Copy every one of the following lines word for word, leaving out the pictures.

(Figure comprehension tasks)

++++++++++

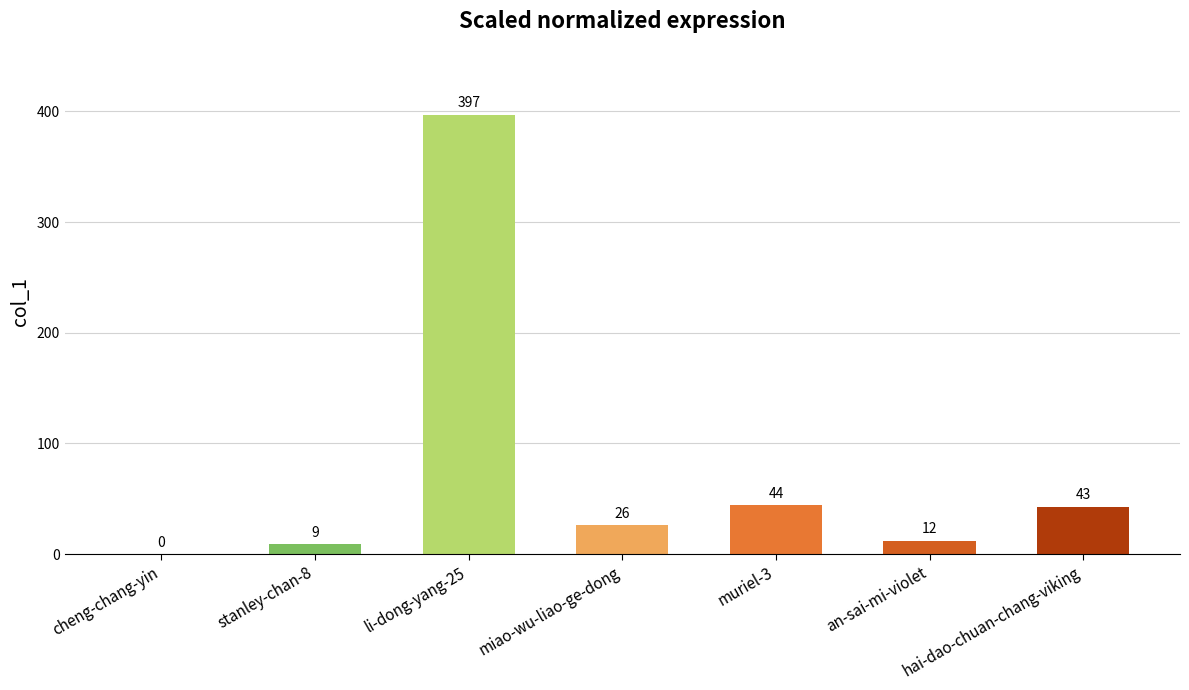

At which label is the value closest to 198?

muriel-3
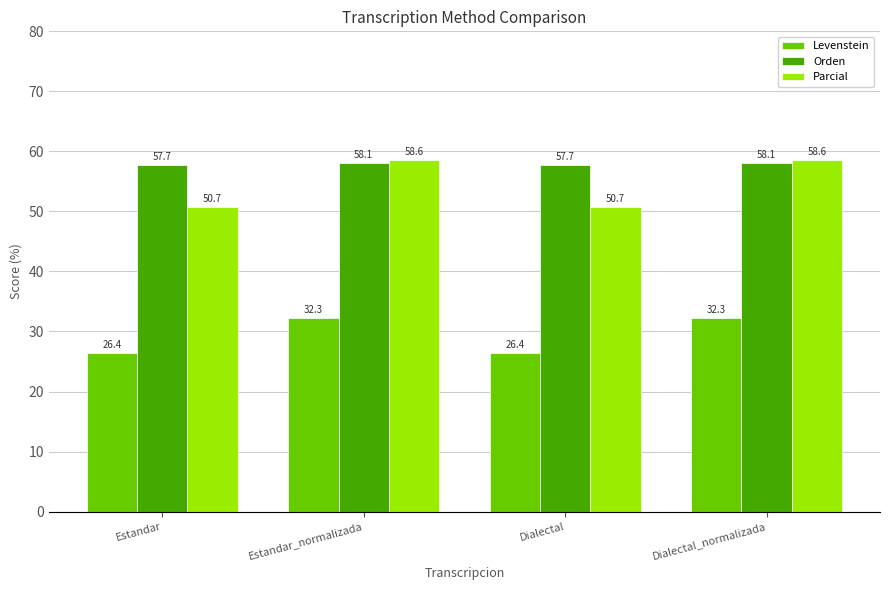

What position from the right is Estandar_normalizada?

3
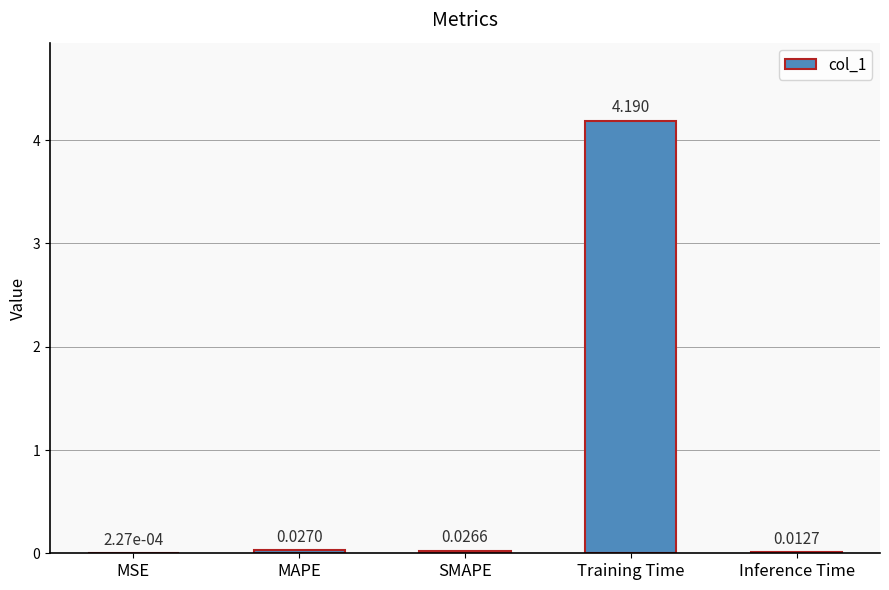

What is the maximum value shown in the chart?

4.2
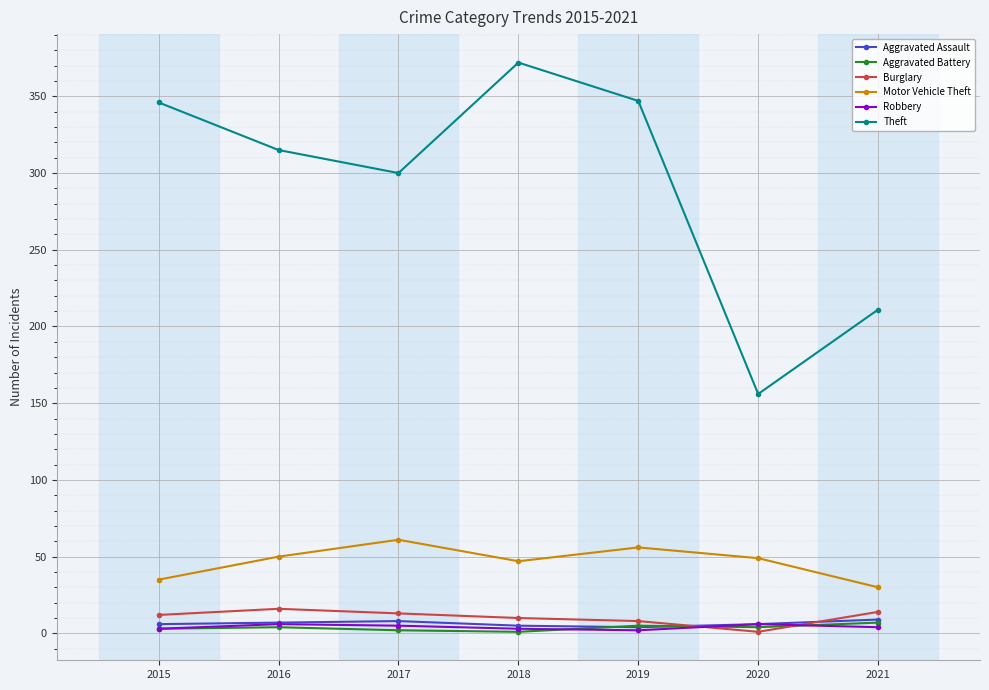

Which series has the largest total across all categories?

Theft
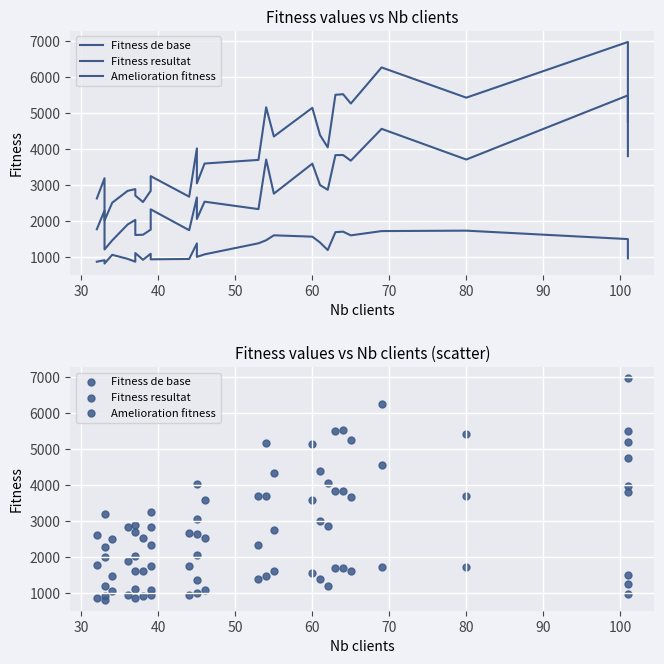

Which series has the largest total across all categories?

Fitness de base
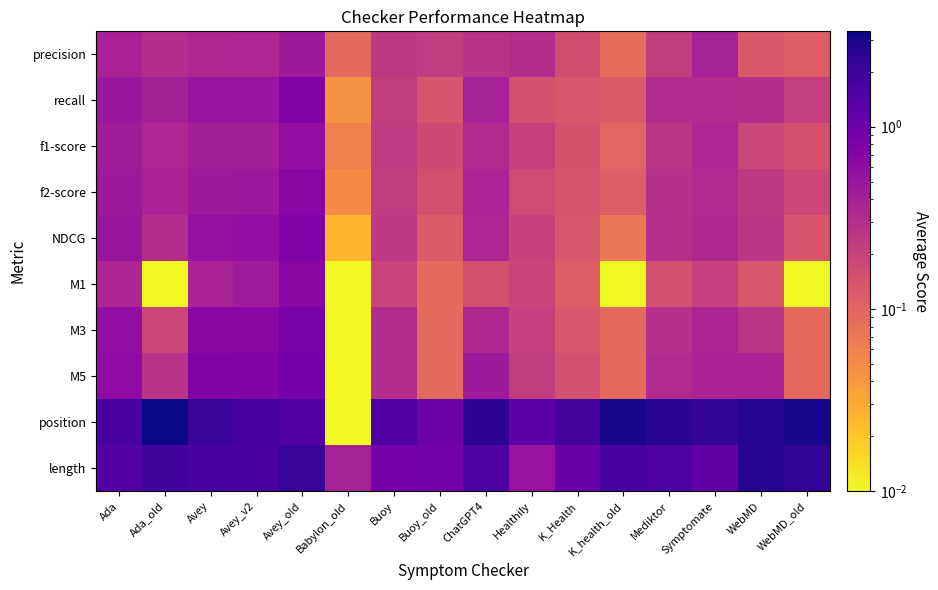

At how many categories does at least one series exceed 1?

14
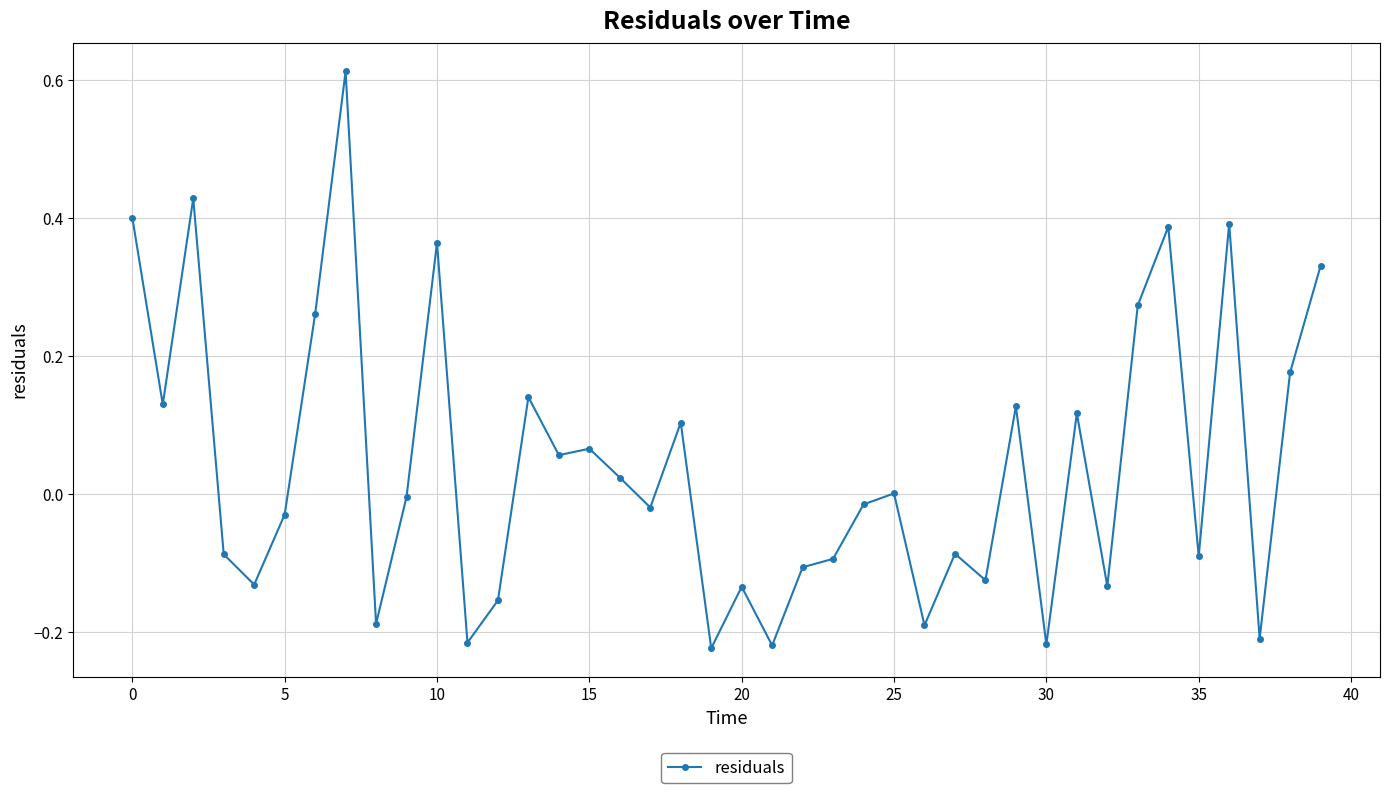

True or false: the data has more than 0 interior local peaks.

True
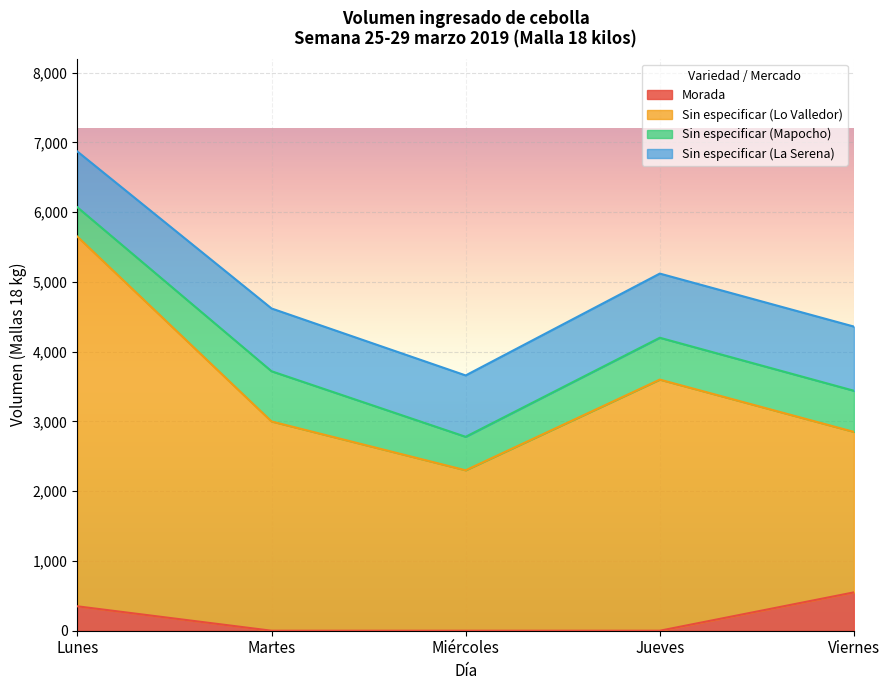

Which category has the highest value in the Morada series?

Viernes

++++++++++

▶ _Solution to the problem_
At which label is the value closest to 198?

muriel-3

What position from the right is Estandar_normalizada?

3

What is the maximum value shown in the chart?

4.2

Which series has the largest total across all categories?

Theft

Which series has the largest total across all categories?

Fitness de base

At how many categories does at least one series exceed 1?

14

True or false: the data has more than 0 interior local peaks.

True

Which category has the highest value in the Morada series?

Viernes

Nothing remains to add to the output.